El indicador de JP Morgan se ubicó en 494 puntos básicos y acumula un aumento cercano al 15% durante agosto. La tensión internacional, la caída de los bonos argentinos y las dudas sobre la evolución de la economía local revirtieron la tendencia descendente de las últimas semanas.
El Riesgo País argentino volvió a quedar cerca de los 500 puntos básicos, después de haber transitado semanas en las que el Gobierno esperaba que continuara su descenso y lograra perforar la barrera de los 400 puntos.
El indicador elaborado por JP Morgan se ubicó este martes en 494 puntos, con una suba acumulada cercana al 15% en lo que va de agosto.
El cambio de tendencia responde a una combinación de factores internacionales y domésticos.

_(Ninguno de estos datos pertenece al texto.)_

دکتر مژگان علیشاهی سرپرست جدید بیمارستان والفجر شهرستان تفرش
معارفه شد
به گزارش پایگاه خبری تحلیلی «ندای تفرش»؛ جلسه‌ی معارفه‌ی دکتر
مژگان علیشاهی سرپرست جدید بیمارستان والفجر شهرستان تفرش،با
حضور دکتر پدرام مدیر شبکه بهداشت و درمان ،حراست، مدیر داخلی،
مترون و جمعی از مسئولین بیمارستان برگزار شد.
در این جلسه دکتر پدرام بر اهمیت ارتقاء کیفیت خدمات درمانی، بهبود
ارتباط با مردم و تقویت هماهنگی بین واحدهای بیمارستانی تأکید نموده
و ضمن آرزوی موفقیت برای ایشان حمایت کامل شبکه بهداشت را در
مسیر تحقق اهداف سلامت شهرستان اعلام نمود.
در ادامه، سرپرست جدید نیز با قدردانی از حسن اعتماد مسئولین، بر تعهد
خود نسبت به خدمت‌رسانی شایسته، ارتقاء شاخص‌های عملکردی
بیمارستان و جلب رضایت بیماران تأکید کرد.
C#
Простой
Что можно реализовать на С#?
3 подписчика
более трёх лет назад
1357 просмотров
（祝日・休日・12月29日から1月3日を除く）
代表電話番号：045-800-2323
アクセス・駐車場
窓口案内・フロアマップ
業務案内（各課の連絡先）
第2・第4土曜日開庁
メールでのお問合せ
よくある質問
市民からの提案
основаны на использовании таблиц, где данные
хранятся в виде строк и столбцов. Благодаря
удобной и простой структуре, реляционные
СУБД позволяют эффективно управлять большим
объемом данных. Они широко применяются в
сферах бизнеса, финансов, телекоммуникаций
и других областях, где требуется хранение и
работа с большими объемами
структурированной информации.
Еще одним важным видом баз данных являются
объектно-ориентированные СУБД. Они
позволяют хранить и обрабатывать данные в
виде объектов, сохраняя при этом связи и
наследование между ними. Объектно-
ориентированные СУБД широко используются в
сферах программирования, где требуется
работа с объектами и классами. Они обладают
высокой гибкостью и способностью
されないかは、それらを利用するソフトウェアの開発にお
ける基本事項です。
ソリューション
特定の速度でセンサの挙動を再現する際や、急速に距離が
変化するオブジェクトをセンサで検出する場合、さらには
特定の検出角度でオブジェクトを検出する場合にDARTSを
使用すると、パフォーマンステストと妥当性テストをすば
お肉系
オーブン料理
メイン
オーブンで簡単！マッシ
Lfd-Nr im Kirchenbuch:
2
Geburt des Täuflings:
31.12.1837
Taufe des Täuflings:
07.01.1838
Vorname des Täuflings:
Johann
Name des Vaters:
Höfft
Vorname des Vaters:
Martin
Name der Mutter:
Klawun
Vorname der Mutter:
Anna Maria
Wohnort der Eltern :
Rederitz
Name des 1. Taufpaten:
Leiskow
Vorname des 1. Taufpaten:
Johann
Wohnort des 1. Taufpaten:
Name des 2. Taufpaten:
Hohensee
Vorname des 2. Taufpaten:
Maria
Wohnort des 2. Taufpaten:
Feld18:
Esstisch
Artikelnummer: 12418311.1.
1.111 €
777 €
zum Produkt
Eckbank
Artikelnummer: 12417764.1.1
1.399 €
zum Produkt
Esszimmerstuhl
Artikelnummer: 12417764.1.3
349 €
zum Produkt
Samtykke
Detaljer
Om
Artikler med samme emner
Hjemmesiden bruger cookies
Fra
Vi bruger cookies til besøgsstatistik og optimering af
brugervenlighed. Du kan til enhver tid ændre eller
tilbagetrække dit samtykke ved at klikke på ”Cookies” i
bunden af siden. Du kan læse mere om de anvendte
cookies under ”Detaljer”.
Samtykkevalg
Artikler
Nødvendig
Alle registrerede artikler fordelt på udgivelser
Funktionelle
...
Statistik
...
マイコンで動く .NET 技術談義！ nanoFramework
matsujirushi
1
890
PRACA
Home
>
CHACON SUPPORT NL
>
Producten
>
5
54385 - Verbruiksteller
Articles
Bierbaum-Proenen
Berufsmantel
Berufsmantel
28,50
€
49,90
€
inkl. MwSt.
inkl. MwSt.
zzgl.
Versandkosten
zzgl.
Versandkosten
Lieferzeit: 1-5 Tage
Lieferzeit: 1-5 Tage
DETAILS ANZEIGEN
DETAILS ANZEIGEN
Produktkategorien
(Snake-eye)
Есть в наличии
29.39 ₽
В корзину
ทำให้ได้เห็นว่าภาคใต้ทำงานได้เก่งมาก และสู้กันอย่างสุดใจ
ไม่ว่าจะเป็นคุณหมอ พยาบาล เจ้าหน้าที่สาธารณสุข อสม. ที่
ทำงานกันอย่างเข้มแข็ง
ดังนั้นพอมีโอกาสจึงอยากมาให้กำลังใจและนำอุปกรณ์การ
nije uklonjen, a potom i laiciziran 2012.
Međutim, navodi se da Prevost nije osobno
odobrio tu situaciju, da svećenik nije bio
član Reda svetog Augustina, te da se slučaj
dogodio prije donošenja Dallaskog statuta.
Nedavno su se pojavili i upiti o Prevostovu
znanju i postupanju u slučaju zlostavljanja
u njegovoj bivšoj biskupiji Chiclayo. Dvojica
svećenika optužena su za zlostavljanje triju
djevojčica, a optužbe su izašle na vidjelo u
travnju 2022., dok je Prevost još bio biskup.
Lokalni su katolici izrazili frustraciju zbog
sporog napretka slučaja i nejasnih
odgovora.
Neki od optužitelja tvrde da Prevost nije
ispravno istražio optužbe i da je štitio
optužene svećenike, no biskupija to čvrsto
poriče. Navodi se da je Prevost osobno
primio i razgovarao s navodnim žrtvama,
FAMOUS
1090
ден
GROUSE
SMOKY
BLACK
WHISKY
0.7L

Por un lado, el recrudecimiento del conflicto en Medio Oriente incrementó la incertidumbre en los mercados internacionales y redujo el interés de los inversores por activos considerados de mayor riesgo.
Al mismo tiempo, en Estados Unidos los bonos del Tesoro a 30 años alcanzaron rendimientos superiores al 5%, ofreciendo una alternativa de inversión más atractiva y segura frente a los títulos de países emergentes.
Los bonos argentinos volvieron a retroceder
El movimiento del Riesgo País también está directamente relacionado con el comportamiento de los bonos soberanos argentinos.
Durante agosto, algunos títulos de deuda acumulan caídas de hasta el 4,3%. Cuando baja el precio de los bonos argentinos aumenta el rendimiento que los inversores exigen para comprarlos y, como consecuencia, se amplía la diferencia respecto de los títulos estadounidenses utilizada para calcular el Riesgo País.
La situación interrumpió una tendencia que había generado expectativas dentro del Gobierno.
Una baja sostenida del indicador hacia niveles cercanos o inferiores a los 400 puntos podría comenzar a mejorar las condiciones para que Argentina evalúe regresar a los mercados internacionales de deuda a tasas más razonables.
La economía local también entra en la ecuación
Al escenario externo se agregan interrogantes vinculados con la evolución de la economía argentina.
Los últimos indicadores sobre empleo, salarios, actividad industrial y dificultades en la cadena de pagos incorporan dudas acerca de la velocidad y solidez de una recuperación económica.
En ese escenario, los inversores también comienzan a mirar el horizonte político de 2027, evaluando no solamente la marcha del programa económico sino su capacidad para sostenerse en el tiempo.
El movimiento de agosto muestra así la sensibilidad que todavía mantiene la deuda argentina frente a cualquier cambio de expectativas.
Después de acercarse a un nivel que alimentaba la posibilidad de recuperar el acceso al financiamiento internacional, el Riesgo País volvió a quedar a las puertas de los 500 puntos. La evolución de los bonos durante las próximas semanas permitirá saber si se trata de una corrección transitoria o de un cambio más persistente en la percepción de los mercados.